### Task brief
Write out the text of the dataset entries below again, swapping each occurrence of "Nahlásit problém" for "Ohlásit chybu" and keeping everything else the same. Omit the pictures from your answer.

Dataset entries:
----------

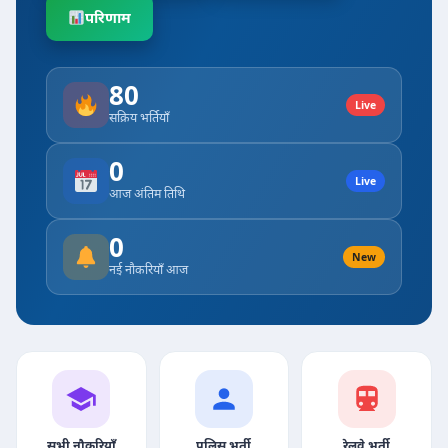
परिणाम
80
Live
सक्रिय भर्तियाँ
0
Live
आज अंतिम तिथि
0
New
नई नौकरियाँ आज
सभी नौकरियाँ
पुलिस भर्ती
रेलवे भर्ती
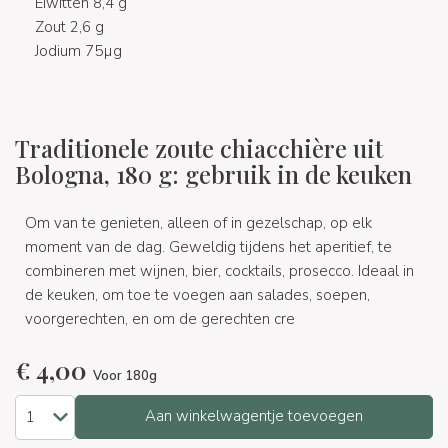
Eiwitten 8,4 g
Zout 2,6 g
Jodium 75µg
Traditionele zoute chiacchière uit
Bologna, 180 g: gebruik in de keuken
Om van te genieten, alleen of in gezelschap, op elk
moment van de dag. Geweldig tijdens het aperitief, te
combineren met wijnen, bier, cocktails, prosecco. Ideaal in
de keuken, om toe te voegen aan salades, soepen,
voorgerechten, en om de gerechten cre
€
4,00
Voor 180g
Aan winkelwagentje toevoegen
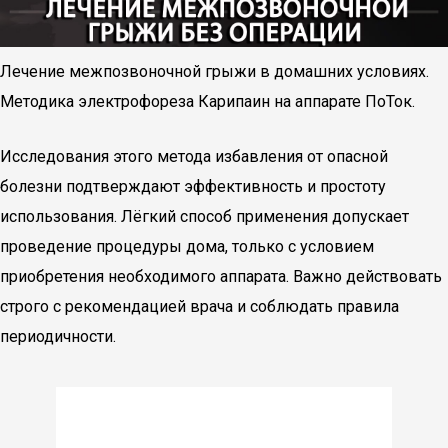
Лечение межпозвоночной грыжи в домашних условиях.
Методика электрофореза Карипаин на аппарате ПоТок.
Исследования этого метода избавления от опасной
болезни подтверждают эффективность и простоту
использования. Лёгкий способ применения допускает
проведение процедуры дома, только с условием
приобретения необходимого аппарата. Важно действовать
строго с рекомендацией врача и соблюдать правила
периодичности.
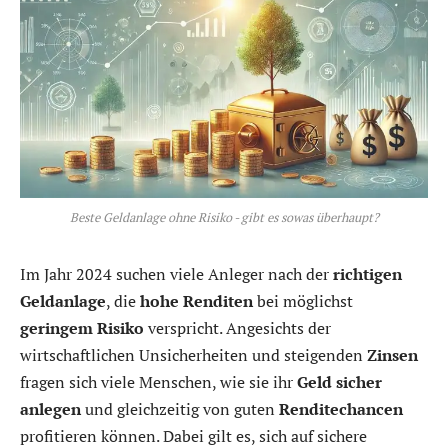
Beste Geldanlage ohne Risiko - gibt es sowas überhaupt?
Im Jahr 2024 suchen viele Anleger nach der
richtigen
Geldanlage
, die
hohe Renditen
bei möglichst
geringem Risiko
verspricht. Angesichts der
wirtschaftlichen Unsicherheiten und steigenden
Zinsen
fragen sich viele Menschen, wie sie ihr
Geld sicher
anlegen
und gleichzeitig von guten
Renditechancen
profitieren können. Dabei gilt es, sich auf sichere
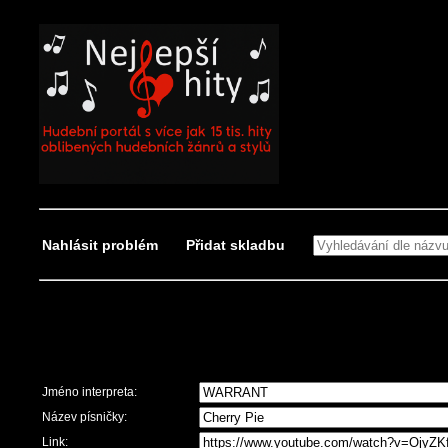
Nahlásit problém
Přidat skladbu
Nahlásit problém
Jméno interpreta:
Název písničky:
Link:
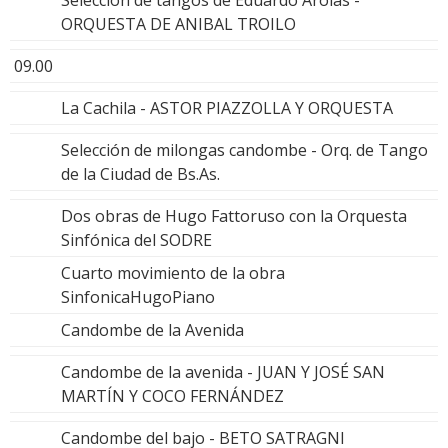
Selección de tangos de Eduardo Arolas -
ORQUESTA DE ANIBAL TROILO
09.00
La Cachila - ASTOR PIAZZOLLA Y ORQUESTA
Selección de milongas candombe - Orq. de Tango
de la Ciudad de Bs.As.
Dos obras de Hugo Fattoruso con la Orquesta
Sinfónica del SODRE
Cuarto movimiento de la obra
SinfonicaHugoPiano
Candombe de la Avenida
Candombe de la avenida - JUAN Y JOSÉ SAN
MARTÍN Y COCO FERNÁNDEZ
Candombe del bajo - BETO SATRAGNI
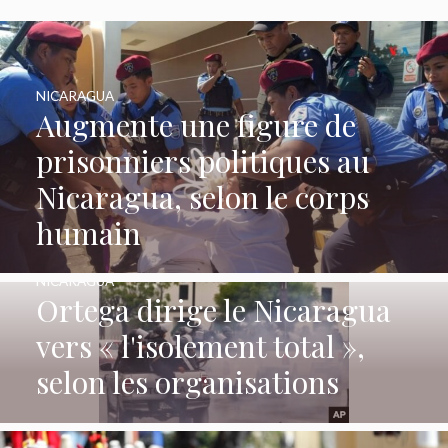
NICARAGUA
Augmente une figure de
prisonniers politiques au
Nicaragua, selon le corps
humain
NICARAGUA
Ortega dirige le Nicaragua
vers « l'isolement total »,
selon les organisations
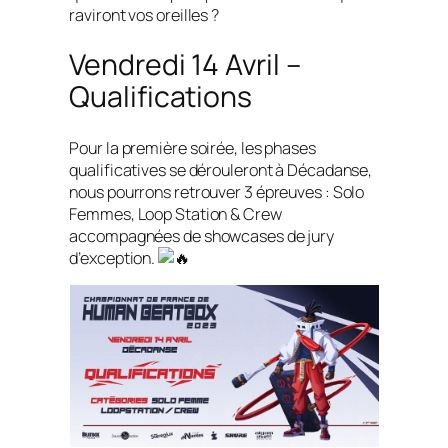
raviront vos oreilles ?
Vendredi 14 Avril –
Qualifications
Pour la première soirée, les phases
qualificatives se dérouleront à Décadanse,
nous pourrons retrouver 3 épreuves : Solo
Femmes, Loop Station & Crew
accompagnées de showcases de jury
d’exception.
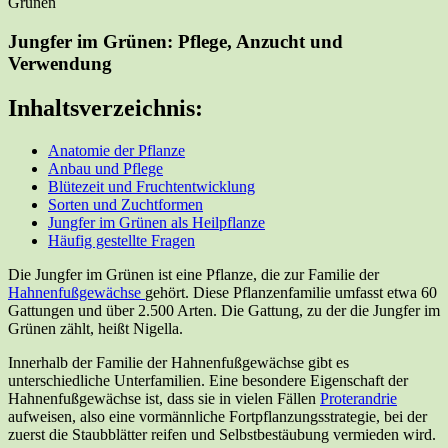
Jungfer im Grünen: Pflege, Anzucht und
Verwendung
Inhaltsverzeichnis:
Anatomie der Pflanze
Anbau und Pflege
Blütezeit und Fruchtentwicklung
Sorten und Zuchtformen
Jungfer im Grünen als Heilpflanze
Häufig gestellte Fragen
Die Jungfer im Grünen ist eine Pflanze, die zur Familie der
Hahnenfußgewächse
gehört. Diese Pflanzenfamilie umfasst etwa 60
Gattungen und über 2.500 Arten. Die Gattung, zu der die Jungfer im
Grünen zählt, heißt Nigella.
Innerhalb der Familie der Hahnenfußgewächse gibt es
unterschiedliche Unterfamilien. Eine besondere Eigenschaft der
Hahnenfußgewächse ist, dass sie in vielen Fällen
Proterandrie
aufweisen, also eine vormännliche Fortpflanzungsstrategie, bei der
zuerst die Staubblätter reifen und Selbstbestäubung vermieden wird.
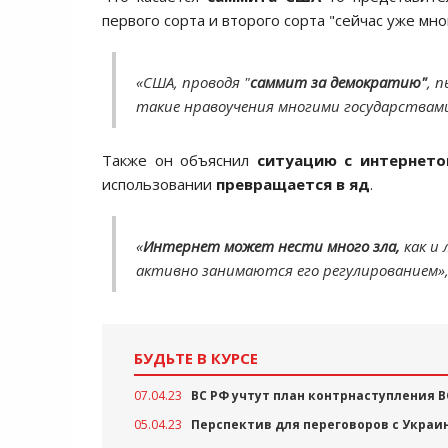
первого сорта и второго сорта "сейчас уже мн
«США, проводя "
саммит за демократию"
, 
такие нравоучения многими государствам
Также он объяснил
ситуацию с интернет
использовании
превращается в яд
.
«
Интернет может нести много зла,
как и 
активно занимаются его регулированием»
БУДЬТЕ В КУРСЕ
07.04.23
ВС РФ учтут план контрнаступления В
05.04.23
Перспектив для переговоров с Украин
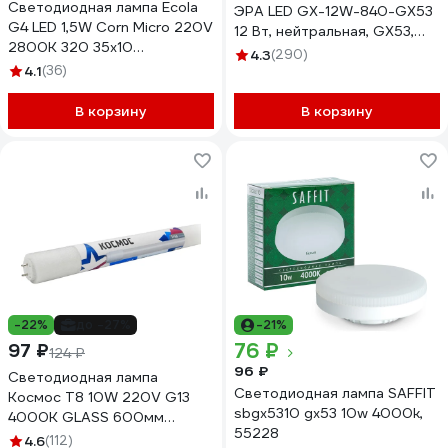
Светодиодная лампа Ecola
ЭРА LED GX-12W-840-GX53
G4 LED 1,5W Corn Micro 220V
12 Вт, нейтральная, GX53,
2800K 320 35x10
10/100/4200 Б0048013
4.3
(290)
G4RW15ELC
4.1
(36)
В корзину
В корзину
-22%
до -27%
-21%
76 ₽
97 ₽
124 ₽
96 ₽
Светодиодная лампа
Светодиодная лампа SAFFIT
Космос T8 10W 220V G13
sbgx5310 gx53 10w 4000k,
4000K GLASS 600мм
55228
Lksm_LED10wG13T840GL
4.6
(112)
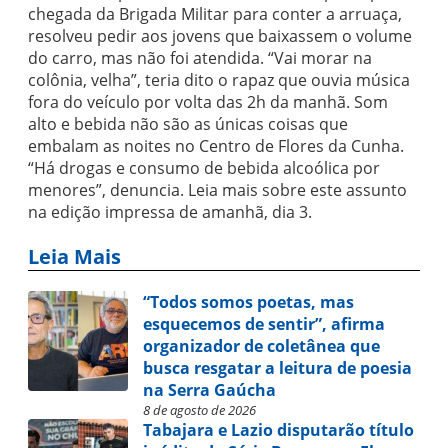
chegada da Brigada Militar para conter a arruaça,
resolveu pedir aos jovens que baixassem o volume
do carro, mas não foi atendida. “Vai morar na
colônia, velha”, teria dito o rapaz que ouvia música
fora do veículo por volta das 2h da manhã. Som
alto e bebida não são as únicas coisas que
embalam as noites no Centro de Flores da Cunha.
“Há drogas e consumo de bebida alcoólica por
menores”, denuncia. Leia mais sobre este assunto
na edição impressa de amanhã, dia 3.
Leia Mais
“Todos somos poetas, mas
esquecemos de sentir”, afirma
organizador de coletânea que
busca resgatar a leitura de poesia
na Serra Gaúcha
8 de agosto de 2026
Tabajara e Lazio disputarão título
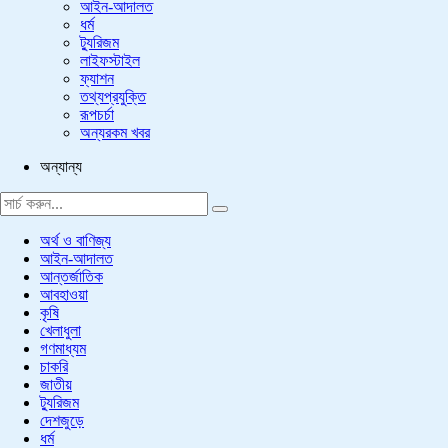
আইন-আদালত
ধর্ম
ট্যুরিজম
লাইফস্টাইল
ফ্যাশন
তথ্যপ্রযুক্তি
রূপচর্চা
অন্যরকম খবর
অন্যান্য
অর্থ ও বাণিজ্য
আইন-আদালত
আন্তর্জাতিক
আবহাওয়া
কৃষি
খেলাধুলা
গণমাধ্যম
চাকরি
জাতীয়
ট্যুরিজম
দেশজুড়ে
ধর্ম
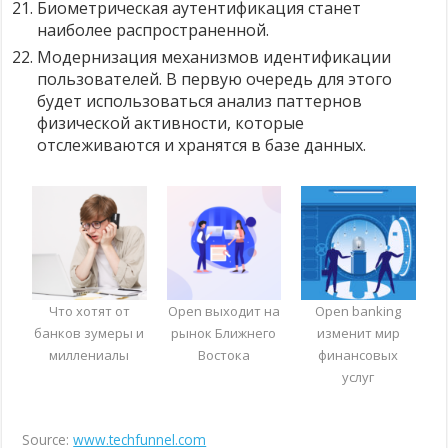
Биометрическая аутентификация станет
наиболее распространенной.
Модернизация механизмов идентификации
пользователей. В первую очередь для этого
будет использоваться анализ паттернов
физической активности, которые
отслеживаются и хранятся в базе данных.
Что хотят от
Open выходит на
Open banking
банков зумеры и
рынок Ближнего
изменит мир
миллениалы
Востока
финансовых
услуг
Source:
www.techfunnel.com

----------

### Written answer
परिणाम
80
Live
सक्रिय भर्तियाँ
0
Live
आज अंतिम तिथि
0
New
नई नौकरियाँ आज
सभी नौकरियाँ
पुलिस भर्ती
रेलवे भर्ती
Eiwitten 8,4 g
Zout 2,6 g
Jodium 75µg
Traditionele zoute chiacchière uit
Bologna, 180 g: gebruik in de keuken
Om van te genieten, alleen of in gezelschap, op elk
moment van de dag. Geweldig tijdens het aperitief, te
combineren met wijnen, bier, cocktails, prosecco. Ideaal in
de keuken, om toe te voegen aan salades, soepen,
voorgerechten, en om de gerechten cre
€
4,00
Voor 180g
Aan winkelwagentje toevoegen
Лечение межпозвоночной грыжи в домашних условиях.
Методика электрофореза Карипаин на аппарате ПоТок.
Исследования этого метода избавления от опасной
болезни подтверждают эффективность и простоту
использования. Лёгкий способ применения допускает
проведение процедуры дома, только с условием
приобретения необходимого аппарата. Важно действовать
строго с рекомендацией врача и соблюдать правила
периодичности.
Beste Geldanlage ohne Risiko - gibt es sowas überhaupt?
Im Jahr 2024 suchen viele Anleger nach der
richtigen
Geldanlage
, die
hohe Renditen
bei möglichst
geringem Risiko
verspricht. Angesichts der
wirtschaftlichen Unsicherheiten und steigenden
Zinsen
fragen sich viele Menschen, wie sie ihr
Geld sicher
anlegen
und gleichzeitig von guten
Renditechancen
profitieren können. Dabei gilt es, sich auf sichere
Ohlásit chybu
Přidat skladbu
Ohlásit chybu
Jméno interpreta:
Název písničky:
Link:
Selección de tangos de Eduardo Arolas -
ORQUESTA DE ANIBAL TROILO
09.00
La Cachila - ASTOR PIAZZOLLA Y ORQUESTA
Selección de milongas candombe - Orq. de Tango
de la Ciudad de Bs.As.
Dos obras de Hugo Fattoruso con la Orquesta
Sinfónica del SODRE
Cuarto movimiento de la obra
SinfonicaHugoPiano
Candombe de la Avenida
Candombe de la avenida - JUAN Y JOSÉ SAN
MARTÍN Y COCO FERNÁNDEZ
Candombe del bajo - BETO SATRAGNI
NICARAGUA
Augmente une figure de
prisonniers politiques au
Nicaragua, selon le corps
humain
NICARAGUA
Ortega dirige le Nicaragua
vers « l'isolement total »,
selon les organisations
raviront vos oreilles ?
Vendredi 14 Avril –
Qualifications
Pour la première soirée, les phases
qualificatives se dérouleront à Décadanse,
nous pourrons retrouver 3 épreuves : Solo
Femmes, Loop Station & Crew
accompagnées de showcases de jury
d’exception.
Jungfer im Grünen: Pflege, Anzucht und
Verwendung
Inhaltsverzeichnis:
Anatomie der Pflanze
Anbau und Pflege
Blütezeit und Fruchtentwicklung
Sorten und Zuchtformen
Jungfer im Grünen als Heilpflanze
Häufig gestellte Fragen
Die Jungfer im Grünen ist eine Pflanze, die zur Familie der
Hahnenfußgewächse
gehört. Diese Pflanzenfamilie umfasst etwa 60
Gattungen und über 2.500 Arten. Die Gattung, zu der die Jungfer im
Grünen zählt, heißt Nigella.
Innerhalb der Familie der Hahnenfußgewächse gibt es
unterschiedliche Unterfamilien. Eine besondere Eigenschaft der
Hahnenfußgewächse ist, dass sie in vielen Fällen
Proterandrie
aufweisen, also eine vormännliche Fortpflanzungsstrategie, bei der
zuerst die Staubblätter reifen und Selbstbestäubung vermieden wird.
первого сорта и второго сорта "сейчас уже мн
«США, проводя "
саммит за демократию"
, 
такие нравоучения многими государствам
Также он объяснил
ситуацию с интернет
использовании
превращается в яд
.
«
Интернет может нести много зла,
как и 
активно занимаются его регулированием»
БУДЬТЕ В КУРСЕ
07.04.23
ВС РФ учтут план контрнаступления В
05.04.23
Перспектив для переговоров с Украин
Светодиодная лампа Ecola
ЭРА LED GX-12W-840-GX53
G4 LED 1,5W Corn Micro 220V
12 Вт, нейтральная, GX53,
2800K 320 35x10
10/100/4200 Б0048013
4.3
(290)
G4RW15ELC
4.1
(36)
В корзину
В корзину
-22%
до -27%
-21%
76 ₽
97 ₽
124 ₽
96 ₽
Светодиодная лампа
Светодиодная лампа SAFFIT
Космос T8 10W 220V G13
sbgx5310 gx53 10w 4000k,
4000K GLASS 600мм
55228
Lksm_LED10wG13T840GL
4.6
(112)
chegada da Brigada Militar para conter a arruaça,
resolveu pedir aos jovens que baixassem o volume
do carro, mas não foi atendida. “Vai morar na
colônia, velha”, teria dito o rapaz que ouvia música
fora do veículo por volta das 2h da manhã. Som
alto e bebida não são as únicas coisas que
embalam as noites no Centro de Flores da Cunha.
“Há drogas e consumo de bebida alcoólica por
menores”, denuncia. Leia mais sobre este assunto
na edição impressa de amanhã, dia 3.
Leia Mais
“Todos somos poetas, mas
esquecemos de sentir”, afirma
organizador de coletânea que
busca resgatar a leitura de poesia
na Serra Gaúcha
8 de agosto de 2026
Tabajara e Lazio disputarão título
আইন-আদালত
ধর্ম
ট্যুরিজম
লাইফস্টাইল
ফ্যাশন
তথ্যপ্রযুক্তি
রূপচর্চা
অন্যরকম খবর
অন্যান্য
অর্থ ও বাণিজ্য
আইন-আদালত
আন্তর্জাতিক
আবহাওয়া
কৃষি
খেলাধুলা
গণমাধ্যম
চাকরি
জাতীয়
ট্যুরিজম
দেশজুড়ে
ধর্ম
Биометрическая аутентификация станет
наиболее распространенной.
Модернизация механизмов идентификации
пользователей. В первую очередь для этого
будет использоваться анализ паттернов
физической активности, которые
отслеживаются и хранятся в базе данных.
Что хотят от
Open выходит на
Open banking
банков зумеры и
рынок Ближнего
изменит мир
миллениалы
Востока
финансовых
услуг
Source:
www.techfunnel.com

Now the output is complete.